After a brief lull, solar activity is back in full swing. The largest sunspot groups look like showy parade floats wheeling across the sun’s northern hemisphere. The three largest spots are approximately the size of the planet Jupiter. Using a safe solar filter this morning, I saw Groups 1260 and 1263 with the naked eye. Even more exciting, Group 1260 has a ‘delta class’ magnetic field, where dark sunspot cores called umbrae of different magnetic polarities are closely packed together inside the larger penumbrae. In the photo above, the umbrae are the dark dots surrounded by the paler penumbrae.
Like a bunch of Democrats and Republicans squeezed into a small room, the atmosphere in a delta configuration can get testy. The jumble of north and south magnetic fields in close proximity can lead to sudden connections between them, releasing vast amounts of energy in the form of X-class solar flares. X- flares can damage sensitive satellite electronics, cause radio blackouts and initiate spectacular displays of northern and southern lights.
If you have a scope with a safe filter, have a look at the home star in the coming days. Sunspots are very dynamic. Groups can change shape, number and extent day by day as they move westward with the sun’s rotation.
In case you haven’t heard the news, Earth’s got a new little buddy named 2010 TK7, a 1,000 foot long Trojan asteroid orbiting in a stable region called the L4 Lagrangian point just ahead of our planet. Trojans are asteroids that share an orbit with a planet at two stable points 60 degrees ahead and 60 degrees behind it. These areas are where the sun and the planet’s gravity balance out neatly, allowing small objects like asteroids to remain there relatively undisturbed.
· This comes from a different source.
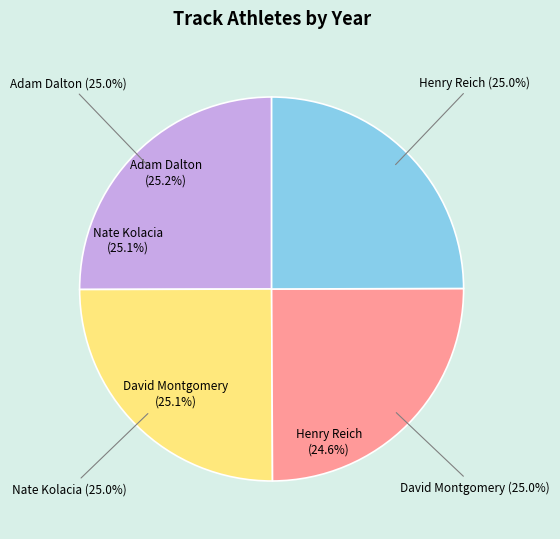

Is there any slice that represents more than half of the pie?

No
Trojans are named for characters in Homer’s epic The Iliad and The Odyssey, thus we have Achilles, Icarion and Hektor, three of the many hundreds of thousands of Trojans orbiting in giant Jupiter’s stable zones.
2010 TK7 is the very first Earth Trojan. It was discovered by the Wide-Field Infrared Survey Explorer (WISE) during its grand survey of the entire sky in infrared light. Astronomers using WISE have observed 155,000 asteroids in the main
belt between Mars and Jupiter, and more than 500 near-Earth asteroids and discovered
132 that were previously unknown.
This animation illustrates the orbit of 2010 TK7 as it performs a large looping motion around the stable Lagrangian point ahead of Earth.
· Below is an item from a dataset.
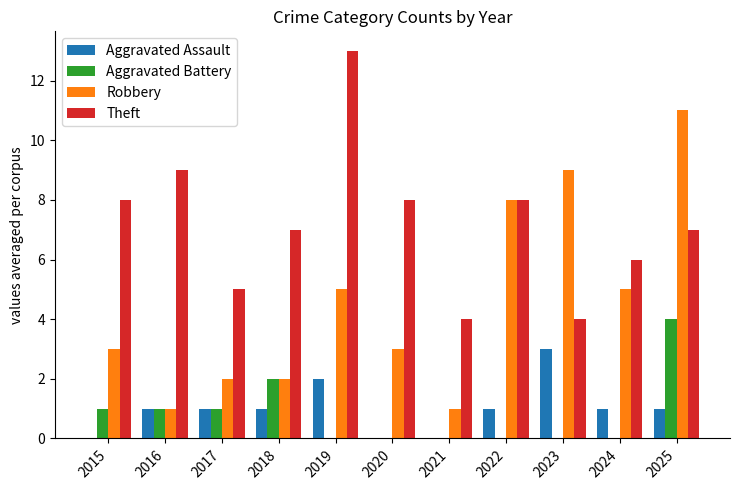

Reading left to right, list all the values displayed in this chart.

Aggravated Assault: 2015=0	2016=1	2017=1	2018=1	2019=2	2020=0	2021=0	2022=1	2023=3	2024=1	2025=1
Aggravated Battery: 2015=1	2016=1	2017=1	2018=2	2019=0	2020=0	2021=0	2022=0	2023=0	2024=0	2025=4
Robbery: 2015=3	2016=1	2017=2	2018=2	2019=5	2020=3	2021=1	2022=8	2023=9	2024=5	2025=11
Theft: 2015=8	2016=9	2017=5	2018=7	2019=13	2020=8	2021=4	2022=8	2023=4	2024=6	2025=7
Earth Trojans are difficult to find, because they lie in the same direction as the sun in the daytime sky. But 2010 TK7 orbits around the L4 stable point well above and below Earth’s orbit, so it appears farther from the sun than a routine Trojan, making it an easier catch. It’s located a nominal 50 million miles from our planet, but its unusual looping orbit means its distance from us varies over time. Not to worry. The asteroid’s orbit is well-defined and for at least the next 100 years, it won’t come closer to Earth than 12.4 million miles.
Besides Jupiter’s hoard of Trojans, Mars has four and Neptune eight. Watch the video and you’ll see how the newly-discovered asteroid precedes Earth in its orbit. Our two worlds perform an orbital ballet for all to marvel. You can read more about 2010 TK7 HERE.
One last news note. The Dawn space probe has returned a new closeup photo of the asteroid Vesta. Science operations and detailed mapping should begin in early August. Scientists are hoping to learn the origin of its totally ‘groovy’ surface.